Signatures of Requests

One way to secure the communication between the MySpace server and your App as an application developer is, to use signed requests. A signed request secures the communication between two interactors. For you as an application developer it secures that the user on which behalve the request is made, is properly authenticated to MySpace.

In order to get the communication right several libraries and articles exists to guide you to the right implementation. Unfortunately - as with most software - there are some bugs around which keep you from proper operaions. On MySpace there are plenty of them, this is no quality problem but is surely related to the dynamic of app integration into the MySpace plattform.

On of the problems is related to their OAuth implementation.

MySpace OAuth Implementation

MySpace has its own implementation of an OAuth library - which is definitly something else than the available libraries on the OAuth site. Some of the bugs have already been removed but one is especially preventing developers from beeing properly integrated: This is the signature validation.

The OAuth signature validation on MySpace is based on the HMAC-SHA1 algorithm, which is very well documented on the OAuth site.

Problem/ Bug of sorting

The OAuth specification depicts in chapter 9.1.1 that the base string contains an ordered set of parameters. These parameters should be Parameters are sorted by name, using lexicographical byte value ordering. If two or more parameters share the same name, they are sorted by their value.

Not everyone has a clear understanding of a lexicographical byte value ordering. In fact it is pretty simple for anyone involved in the depths of computer science: It means sort them first by parameter name and if equal by parameter value and take the lexicographical ordering as a metric.

Let me deconstruct the meanings: a byte value is nothing special in this environment because everything has been already taken down to ASCII characters, that means even multi-byte sequences are already old fashioned byte values or escaped counterparts. Now it comes down to compare simple strings, which is done on their character values. The only especialty happens if on string is longer than the other, in that case the longer comes before the shorter one. - Thats is.
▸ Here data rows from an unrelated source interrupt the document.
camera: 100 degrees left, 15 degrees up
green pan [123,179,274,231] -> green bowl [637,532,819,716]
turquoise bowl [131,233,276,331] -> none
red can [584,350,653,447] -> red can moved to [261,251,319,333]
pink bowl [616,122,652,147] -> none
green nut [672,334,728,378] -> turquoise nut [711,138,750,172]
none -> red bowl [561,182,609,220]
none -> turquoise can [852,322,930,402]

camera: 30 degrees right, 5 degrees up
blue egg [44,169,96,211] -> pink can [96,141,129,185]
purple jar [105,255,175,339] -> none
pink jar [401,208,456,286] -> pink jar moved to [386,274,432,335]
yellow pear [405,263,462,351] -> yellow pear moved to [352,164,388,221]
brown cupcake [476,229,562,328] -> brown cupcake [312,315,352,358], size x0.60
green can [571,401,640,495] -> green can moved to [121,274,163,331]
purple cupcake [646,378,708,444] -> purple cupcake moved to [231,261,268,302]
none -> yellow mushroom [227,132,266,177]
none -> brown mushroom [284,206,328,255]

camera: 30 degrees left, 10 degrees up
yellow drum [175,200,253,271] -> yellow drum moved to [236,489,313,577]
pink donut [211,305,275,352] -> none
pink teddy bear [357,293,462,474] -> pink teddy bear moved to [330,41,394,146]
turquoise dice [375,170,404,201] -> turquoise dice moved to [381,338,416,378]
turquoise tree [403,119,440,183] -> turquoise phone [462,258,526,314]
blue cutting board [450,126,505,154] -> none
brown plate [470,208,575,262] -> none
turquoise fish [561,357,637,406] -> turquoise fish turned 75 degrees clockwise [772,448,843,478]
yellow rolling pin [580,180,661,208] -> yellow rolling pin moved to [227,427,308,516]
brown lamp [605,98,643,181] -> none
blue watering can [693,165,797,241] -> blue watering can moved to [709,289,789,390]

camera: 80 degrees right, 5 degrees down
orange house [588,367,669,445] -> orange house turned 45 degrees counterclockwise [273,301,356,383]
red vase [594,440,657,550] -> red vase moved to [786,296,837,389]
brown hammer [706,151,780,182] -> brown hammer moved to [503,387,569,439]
If you check the mail groups and discussions you could see how many people think that this could imply a case insensitive ordering or something similar, even by referencing the correct definitions, but with wrong conclusions.

However, the guys at MySpace took into their algorithm a case insensitive ordering.

Workaround on MySpace OAuth Bug

The workaround is pretty simple implement a simple case insensitive ordering of the parameters and your signature comparrision will work.

In Java the workaround will be something simple like this:

Take a case insensitive comparator:
import java.util.Comparator;

public class IgnoreCase implements Comparator<String> {

  @Override
  public int compare(String o1, String o2) {
    if(o1!=null){
      return o1.compareToIgnoreCase(o2);
    }else{
      if(o1==null && o2!=null){
        return 0;
      }else{
        return 1;
      }
    }
  }

}

And build your base-string of the arguments (args-array) like this:

 argList = new TreeMap(new IgnoreCase());
 for (String key : args.keySet()) {
   if (!"oauth_signature".equals(key)) {
     String [] vals = pargs.get(key);
     if(vals.length>1){
       Arrays.sort(vals);
     }
     argList.put(key, vals);
   }else{
     signature = pargs.get(key)[0];
   }
 }

Now you could verify the signature results, as expected.